Agreed. If I don't need another car before Tesla releases a Y with >400 mile range, I am not going to "upgrade" from my 3 for less range.


----------



## garsh (Apr 4, 2016)

GDN said:


> I'm OK with it, like it and truly also think battery range has to get to the 400 comfortable miles minimum even in the cold (I like more). We all know now we don't truly need that, but it is preference, it is perception and truly given the option I would never buy anything less than 400 again either. It's the only thing that will truly rid all of range anxiety.


The more important part of a 600 mile battery is that the fastest supercharging only happens from 0% to 50% SOC. A 600 mile battery allows you to add 300 miles at full supercharging speeds. At 300kW, that could be around 10 minutes. That's now comparable to the time it takes to fill up a tank of gas.


----------



## iChris93 (Feb 3, 2017)

garsh said:


> The more important part of a 600 mile battery is that the fastest supercharging only happens from 0% to 50% SOC. A 600 mile battery allows you to add 300 miles at full supercharging speeds. At 300kW, that could be around 10 minutes. That's now comparable to the time it takes to fill up a tank of gas.


Exactly!


----------



## JasonF (Oct 26, 2018)

garsh said:


> But once EVs reach 600 miles of range and 300kW charging rates, combustion vehicles will lose their road tripping advantages, and the only remaining benefit to combustion vehicles will be lower initial purchase prices.


I think you just hit on the reason why EV's will stick with the 300-400 mile range for a while: To bring down the initial purchase price.
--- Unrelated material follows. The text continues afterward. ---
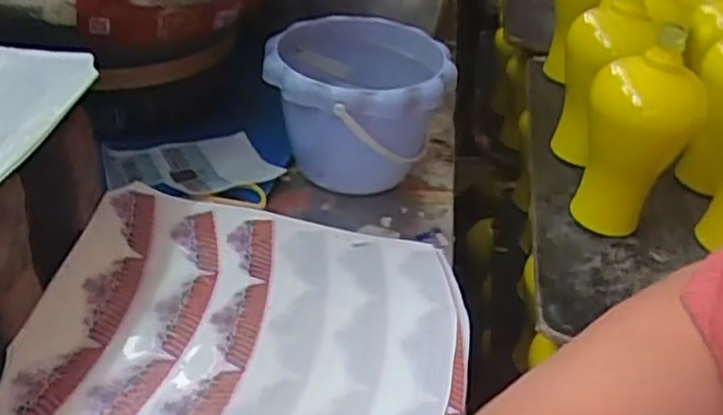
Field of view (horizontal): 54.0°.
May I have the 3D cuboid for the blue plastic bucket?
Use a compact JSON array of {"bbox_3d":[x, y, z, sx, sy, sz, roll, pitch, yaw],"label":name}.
[{"bbox_3d":[-0.007,-0.082,0.599,0.144,0.110,0.157,-1,38,-10],"label":"blue plastic bucket"}]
A large portion of car buyers don't have access to cash to buy a car, and don't really care what car they get. They just want something that has a low monthly payment, goes A to B, and doesn't use too much fuel, _in that order. _Nissan gas cars are huge sellers because they're in the golden $25,000 to $30,000 range, and even people with very little income can finance it for 6 or 8 years to get a low monthly payment, and have a reliable, warrantied generic "car". They don't even think about the $200 a month in fuel or $20 a month in maintenance.

I believe that if Tesla can get the battery cost down a bit, and start the "standard range" at 300 miles, it's conceivable they might be able to start selling cars soon starting at $32,000 (or maybe Kia or even Nissan could pull it off). That would be close enough to the golden price range where EV's can finally be considered generic "cars" as well, and that's when they fully plunge into the mainstream. In fact, at that point gas cars would have a really difficult time competing, and you'd see more brands convert their fleets over to electric.


----------



## SalisburySam (Jun 6, 2018)

Wow! An entire thread of moderators here with a couple of top contributor posts to spice it up. Great discussion, and thanks @MelindaV for the very insightful pictures.


----------



## Drake12321 (Apr 2, 2020)

I would also never buy an electric car, if not for supercharging.


----------



## RonAz (Oct 16, 2018)

Even though the information is available in your Tesla, wouldn't it be nice if the freeway signs for gas and diesel at the next exit would also have a Tesla logo for Superchargers. The gas drivers would then be able to see how easy it is to "fuel" a Tesla on a road trip. Perhaps we might get to the point where a separate sign would list all the types of EV chargers available at the next exit.


----------